The Declaration of Independence asserts that governments “derive their just powers from the consent of the governed.” In the American political tradition, legitimate consent is direct representation through the electoral process. How, then, to safeguard the private rights of individuals from potential abuse at the hands of democratic majorities? Through their colonial and English heritage of written charters, and their Revolutionary experience of resistance to overbearing and unelected government, Americans developed a new constitutional theory. In Britain’s imperial structure, central authority had restrained the local, and crown-appointed executives restrained the legislative. The American Revolution consciously threw off those restraints, only for the Framers to reimpose analogous mechanisms less than a decade later. As Pennsylvania’s James Wilson claimed amid the ratification debate, this was no antidemocratic counterrevolution. Instead, the U.S. Constitution “shrewdly avoided choosing between the federal government and the states,” thus evading the conceptual dilemma that rent Britain’s empire asunder. “Sovereignty in America, [Wilson] said, did not reside in any institution of government, or even in all the institutions of government put together. Instead, sovereignty, the final, supreme, indivisible lawmaking authority, remained with the people themselves,” Wood writes. In striking upon this idea, “Federalists could scarcely restrain themselves in drawing out its implications,” chiefly that “locating sovereignty in the people themselves makes possible the idea of federalism.” Sovereign power is not divided against itself. Instead, each layer and branch of government is a mere instrument of the people empowered to some particular and limited purpose. Thus, written constitutions themselves are not external restraints upon the people but supreme expressions of the people’s own will. The constitution is then, in the words of George Washington’s “Farewell Address,” “until changed by an explicit and authentic act of the whole people, sacredly obligatory upon all.”

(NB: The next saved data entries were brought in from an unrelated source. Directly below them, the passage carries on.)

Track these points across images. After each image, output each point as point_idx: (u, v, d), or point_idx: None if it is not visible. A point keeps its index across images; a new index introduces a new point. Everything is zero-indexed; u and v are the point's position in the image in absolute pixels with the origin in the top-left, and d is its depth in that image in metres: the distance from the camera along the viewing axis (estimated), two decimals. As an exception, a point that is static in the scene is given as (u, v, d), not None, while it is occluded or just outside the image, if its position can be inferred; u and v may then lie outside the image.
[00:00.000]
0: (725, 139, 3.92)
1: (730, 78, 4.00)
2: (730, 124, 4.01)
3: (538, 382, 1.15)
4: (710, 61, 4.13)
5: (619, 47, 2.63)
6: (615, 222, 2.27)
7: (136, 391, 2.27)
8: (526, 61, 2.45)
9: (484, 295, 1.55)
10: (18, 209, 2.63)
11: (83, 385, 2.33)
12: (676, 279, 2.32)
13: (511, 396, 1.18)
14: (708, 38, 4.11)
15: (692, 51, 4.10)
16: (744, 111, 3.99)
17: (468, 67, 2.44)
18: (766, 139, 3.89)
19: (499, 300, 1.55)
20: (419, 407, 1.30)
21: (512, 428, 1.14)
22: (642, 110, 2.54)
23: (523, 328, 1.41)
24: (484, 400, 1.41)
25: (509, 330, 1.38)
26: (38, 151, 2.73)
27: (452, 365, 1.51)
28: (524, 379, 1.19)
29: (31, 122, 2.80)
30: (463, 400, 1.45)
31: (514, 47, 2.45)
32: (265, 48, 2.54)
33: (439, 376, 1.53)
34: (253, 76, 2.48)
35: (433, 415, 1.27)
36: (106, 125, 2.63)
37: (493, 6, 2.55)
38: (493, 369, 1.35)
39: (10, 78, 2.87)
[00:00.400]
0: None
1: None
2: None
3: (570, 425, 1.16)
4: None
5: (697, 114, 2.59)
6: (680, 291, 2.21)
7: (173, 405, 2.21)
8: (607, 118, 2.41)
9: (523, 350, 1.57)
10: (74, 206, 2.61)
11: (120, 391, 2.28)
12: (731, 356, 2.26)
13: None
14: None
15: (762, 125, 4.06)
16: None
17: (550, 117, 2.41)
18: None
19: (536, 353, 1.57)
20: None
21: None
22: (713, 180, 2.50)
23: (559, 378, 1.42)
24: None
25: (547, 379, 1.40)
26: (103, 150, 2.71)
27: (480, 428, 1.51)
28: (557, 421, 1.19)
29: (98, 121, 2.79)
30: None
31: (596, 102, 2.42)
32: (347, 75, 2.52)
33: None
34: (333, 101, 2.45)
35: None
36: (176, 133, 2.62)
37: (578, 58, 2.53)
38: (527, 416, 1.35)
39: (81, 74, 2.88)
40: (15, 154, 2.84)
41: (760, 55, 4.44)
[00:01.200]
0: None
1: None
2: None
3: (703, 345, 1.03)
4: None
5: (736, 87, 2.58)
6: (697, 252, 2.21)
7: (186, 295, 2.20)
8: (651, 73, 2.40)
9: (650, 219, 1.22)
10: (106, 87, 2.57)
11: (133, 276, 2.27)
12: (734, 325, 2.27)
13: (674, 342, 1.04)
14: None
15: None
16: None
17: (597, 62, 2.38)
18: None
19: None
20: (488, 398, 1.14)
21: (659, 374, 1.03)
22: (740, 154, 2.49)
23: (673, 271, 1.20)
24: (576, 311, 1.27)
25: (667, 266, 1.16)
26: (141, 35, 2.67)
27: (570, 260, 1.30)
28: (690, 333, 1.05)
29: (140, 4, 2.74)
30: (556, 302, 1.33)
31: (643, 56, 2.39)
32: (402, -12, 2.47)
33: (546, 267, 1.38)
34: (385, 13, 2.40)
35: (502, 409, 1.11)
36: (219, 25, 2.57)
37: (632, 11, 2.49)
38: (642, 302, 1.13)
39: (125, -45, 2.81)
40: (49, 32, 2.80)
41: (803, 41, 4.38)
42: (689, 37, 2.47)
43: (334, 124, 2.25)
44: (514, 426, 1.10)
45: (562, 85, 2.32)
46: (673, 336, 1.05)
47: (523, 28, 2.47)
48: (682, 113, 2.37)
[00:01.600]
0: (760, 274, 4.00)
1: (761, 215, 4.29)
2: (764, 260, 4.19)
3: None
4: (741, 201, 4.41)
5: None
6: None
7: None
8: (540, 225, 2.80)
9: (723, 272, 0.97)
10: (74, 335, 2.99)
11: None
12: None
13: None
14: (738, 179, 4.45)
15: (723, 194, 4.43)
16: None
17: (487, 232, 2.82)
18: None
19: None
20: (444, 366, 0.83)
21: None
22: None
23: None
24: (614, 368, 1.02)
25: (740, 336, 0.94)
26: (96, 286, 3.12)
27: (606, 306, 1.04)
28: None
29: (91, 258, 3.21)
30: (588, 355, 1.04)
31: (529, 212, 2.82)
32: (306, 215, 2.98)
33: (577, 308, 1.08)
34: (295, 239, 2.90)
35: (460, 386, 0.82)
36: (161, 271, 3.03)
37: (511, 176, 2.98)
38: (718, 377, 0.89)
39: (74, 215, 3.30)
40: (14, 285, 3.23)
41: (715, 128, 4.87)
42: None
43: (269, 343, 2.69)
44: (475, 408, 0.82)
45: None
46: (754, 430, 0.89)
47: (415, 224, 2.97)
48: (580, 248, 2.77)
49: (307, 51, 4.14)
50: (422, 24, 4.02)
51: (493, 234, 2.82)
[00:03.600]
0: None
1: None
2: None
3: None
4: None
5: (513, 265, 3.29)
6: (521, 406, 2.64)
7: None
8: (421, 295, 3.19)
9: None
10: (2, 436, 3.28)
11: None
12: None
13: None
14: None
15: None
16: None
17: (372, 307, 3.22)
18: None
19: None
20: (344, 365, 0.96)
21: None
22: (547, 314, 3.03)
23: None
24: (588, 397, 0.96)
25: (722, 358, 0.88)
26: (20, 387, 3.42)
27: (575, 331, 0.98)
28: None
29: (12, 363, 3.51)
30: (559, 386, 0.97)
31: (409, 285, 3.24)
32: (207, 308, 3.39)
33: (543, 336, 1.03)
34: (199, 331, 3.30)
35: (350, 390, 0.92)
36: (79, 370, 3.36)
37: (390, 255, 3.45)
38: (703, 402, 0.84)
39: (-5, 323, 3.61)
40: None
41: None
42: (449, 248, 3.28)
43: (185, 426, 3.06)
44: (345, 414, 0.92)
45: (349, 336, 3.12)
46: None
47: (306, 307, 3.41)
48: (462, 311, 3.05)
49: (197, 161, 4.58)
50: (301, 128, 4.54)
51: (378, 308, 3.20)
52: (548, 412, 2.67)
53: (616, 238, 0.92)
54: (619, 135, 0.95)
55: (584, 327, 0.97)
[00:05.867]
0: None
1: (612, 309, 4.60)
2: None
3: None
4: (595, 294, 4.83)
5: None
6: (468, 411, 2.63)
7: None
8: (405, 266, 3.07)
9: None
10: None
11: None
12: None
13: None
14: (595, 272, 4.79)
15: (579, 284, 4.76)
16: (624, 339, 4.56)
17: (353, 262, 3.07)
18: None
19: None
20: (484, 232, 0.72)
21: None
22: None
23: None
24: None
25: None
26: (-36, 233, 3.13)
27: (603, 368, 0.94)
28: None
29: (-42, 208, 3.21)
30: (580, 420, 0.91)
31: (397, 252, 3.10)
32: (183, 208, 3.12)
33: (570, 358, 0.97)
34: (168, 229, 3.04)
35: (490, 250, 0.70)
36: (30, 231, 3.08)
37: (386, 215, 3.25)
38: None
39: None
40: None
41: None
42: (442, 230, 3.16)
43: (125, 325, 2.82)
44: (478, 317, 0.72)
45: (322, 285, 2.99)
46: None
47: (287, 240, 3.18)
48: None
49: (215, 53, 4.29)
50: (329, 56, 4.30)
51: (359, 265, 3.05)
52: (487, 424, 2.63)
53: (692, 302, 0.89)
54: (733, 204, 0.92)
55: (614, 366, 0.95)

The whole genius of this constitutional heritage is perhaps nowhere more aptly stated than in Abraham Lincoln’s first inaugural: “A majority, held in restraint by constitutional checks and limitations, . . . changing easily with deliberate changes of popular opinions and sentiments, is the only true sovereign of a free people.” No living historian has done more to illuminate the origins and emergence of that tradition in the Revolutionary era; I can imagine no better or more potently concise introduction to that historian’s work than Wood’s own Power and Liberty.